Le président ukrainien Volodymyr Zelensky a appelé les volontaires étrangers à se rendre dans son pays pour rejoindre une "brigade internationale" qui combattrait aux côtés des Ukrainiens contre les Russes.
Hunter Francis a entendu son appel. "Ils sont tout à fait comme nous. Des gens normaux qui sont désormais entraînés dans un conflit, et ils restent pour se battre", observe-t-il.
"Et si le Canada était attaqué et que tout le monde quittait le pays? On resterait tout seuls. Ne voudra-t-on pas d'aide?", demande-t-il.
- "Remonter le moral" -
Après avoir rempli son sac à dos d'équipements essentiels, dont un gilet pare-balles, des protections auditives et un kit de survie, Hunter Francis a fait près de 6.000 kilomètres en avion jusqu'à Varsovie.
"Dans mon portefeuille, dans une petite fiole, j'ai un peu de cendres de ma grand-mère. Elle a toujours voulu venir en Europe - maintenant elle est ici", sourit-il.
Dans la capitale polonaise, il a bénéficié de l'aide d'un ami qui lui a réservé une chambre d'hôtel, puis l'a conduit à la frontière ukrainienne.
Hunter Francis compte d'abord donner un coup de main à un centre d'accueil de réfugiés, avant de se rendre à Lviv, puis à Kiev. C'est là qu'il obtiendra un brassard ukrainien et une arme.
La coordination de sa traversée est assurée par Jan Plewka, un instructeur de tir polonais qui a aidé des dizaines de combattants étrangers venus de Pologne et d'ailleurs.
"Je n'ai jamais été en Afghanistan, je n'ai aucune expérience formelle du combat, mais j'ai beaucoup d'entraînement. J'espère que je pourrai le mettre à profit" auprès des forces ukrainiennes, déclare le jeune canadien.
Quelque 20.000 volontaires internationaux ont déjà rejoint la résistance contre l'invasion russe, a annoncé dimanche le ministre ukrainien des Affaires étrangères, Dmytro Kouleba.
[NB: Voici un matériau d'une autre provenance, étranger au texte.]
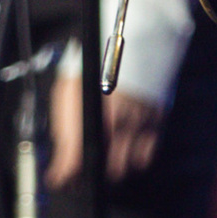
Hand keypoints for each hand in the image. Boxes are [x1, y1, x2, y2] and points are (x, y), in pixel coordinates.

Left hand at [48, 65, 164, 187]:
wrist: (130, 39)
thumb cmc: (94, 63)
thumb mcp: (67, 91)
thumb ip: (64, 127)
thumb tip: (61, 155)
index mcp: (87, 116)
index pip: (73, 163)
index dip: (64, 177)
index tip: (59, 179)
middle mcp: (114, 125)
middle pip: (105, 173)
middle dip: (93, 176)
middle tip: (84, 171)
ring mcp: (138, 125)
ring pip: (127, 168)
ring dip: (115, 168)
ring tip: (105, 160)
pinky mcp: (156, 121)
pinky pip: (147, 156)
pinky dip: (136, 158)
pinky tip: (126, 148)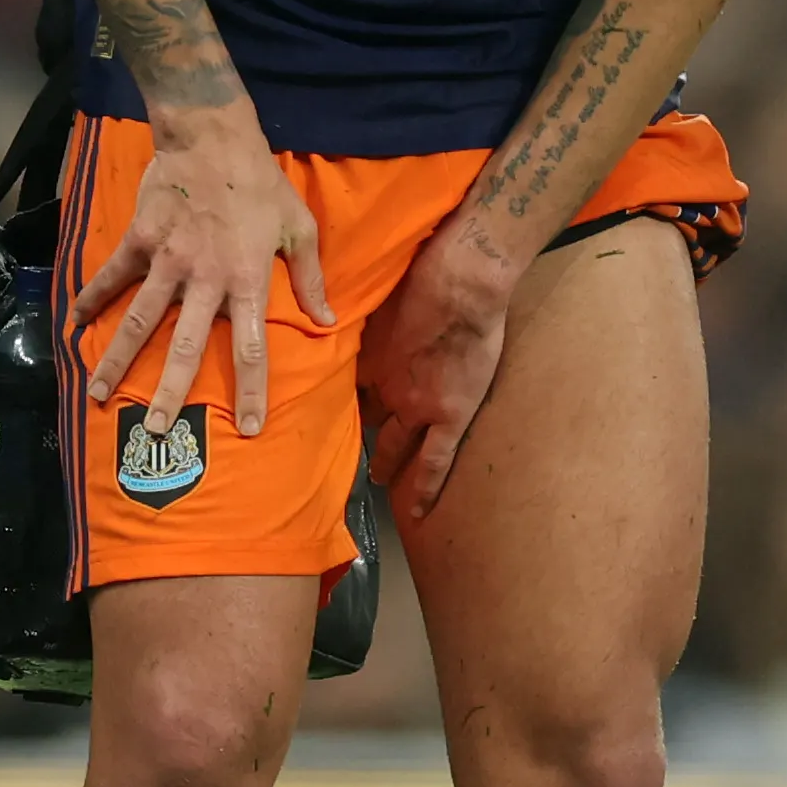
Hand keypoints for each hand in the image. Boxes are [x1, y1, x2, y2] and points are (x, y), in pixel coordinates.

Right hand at [77, 111, 331, 437]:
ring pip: (139, 322)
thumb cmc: (260, 182)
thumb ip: (309, 279)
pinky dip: (91, 299)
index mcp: (247, 281)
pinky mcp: (139, 240)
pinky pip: (112, 276)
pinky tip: (74, 325)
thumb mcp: (298, 227)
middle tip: (155, 430)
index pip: (251, 348)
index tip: (246, 428)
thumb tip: (329, 322)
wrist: (211, 134)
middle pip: (186, 348)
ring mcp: (167, 261)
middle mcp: (205, 279)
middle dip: (170, 393)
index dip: (250, 391)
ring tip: (98, 395)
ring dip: (117, 361)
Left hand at [359, 222, 520, 522]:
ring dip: (386, 461)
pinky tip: (418, 513)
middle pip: (366, 416)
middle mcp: (386, 387)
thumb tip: (339, 309)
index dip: (341, 396)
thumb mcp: (377, 295)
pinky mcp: (450, 416)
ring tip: (378, 479)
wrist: (460, 281)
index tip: (326, 405)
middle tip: (341, 451)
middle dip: (356, 432)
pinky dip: (427, 487)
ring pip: (397, 443)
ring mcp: (418, 407)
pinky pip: (437, 460)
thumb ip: (363, 312)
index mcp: (369, 358)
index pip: (348, 386)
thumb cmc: (420, 274)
Leur présence peut aider les troupes ukrainiennes sur plusieurs fronts, selon Hunter Francis.
"Ils ont ainsi davantage d'effectifs et un plus grande puissance de feu". "Nous apportons aussi du matériel, j'ai des tonnes de fournitures médicales que je peux distribuer", déclare-t-il. "Nous leur remontons leur moral, juste en allant là-bas".
- "Personne ne veut cette guerre" -
Les derniers jours lui ont semblé irréels.
"J'avais des insomnies. On se prépare psychologiquement, non? On est constamment en train de penser à ce qui peut arriver", explique-t-il.
Bien qu'il se méfie des chars russes, le jeune homme assure qu'en général il n'a pas peur.
"Je sais dans quoi je m'engage, mais je ne pourrais pas rester assis à regarder tout ça sur Facebook, ne pas aider, avec les compétences que j'ai acquises", souligne-t-il.
"Vous devez juste faire la paix avec vous-même. Et une fois que vous l'avez fait, vous n'avez plus peur de rien", assure-t-il.
Il s'attend pourtant à ce que les Russes ciblent les combattants étrangers comme lui, par vengeance.
"S'ils ont la chance d'attraper un Occidental, ils vont s'en servir dans la propagande. Il y aura des vidéos de torture", estime-t-il.
Pour sa part, il n'éprouve aucune haine envers l'ennemi sur le champ de bataille.
"Je ne ressens aucune colère envers les Russes. Ils ne veulent pas être là", estime-t-il. "Personne ne veut de cette guerre. Personne n'en sort gagnant".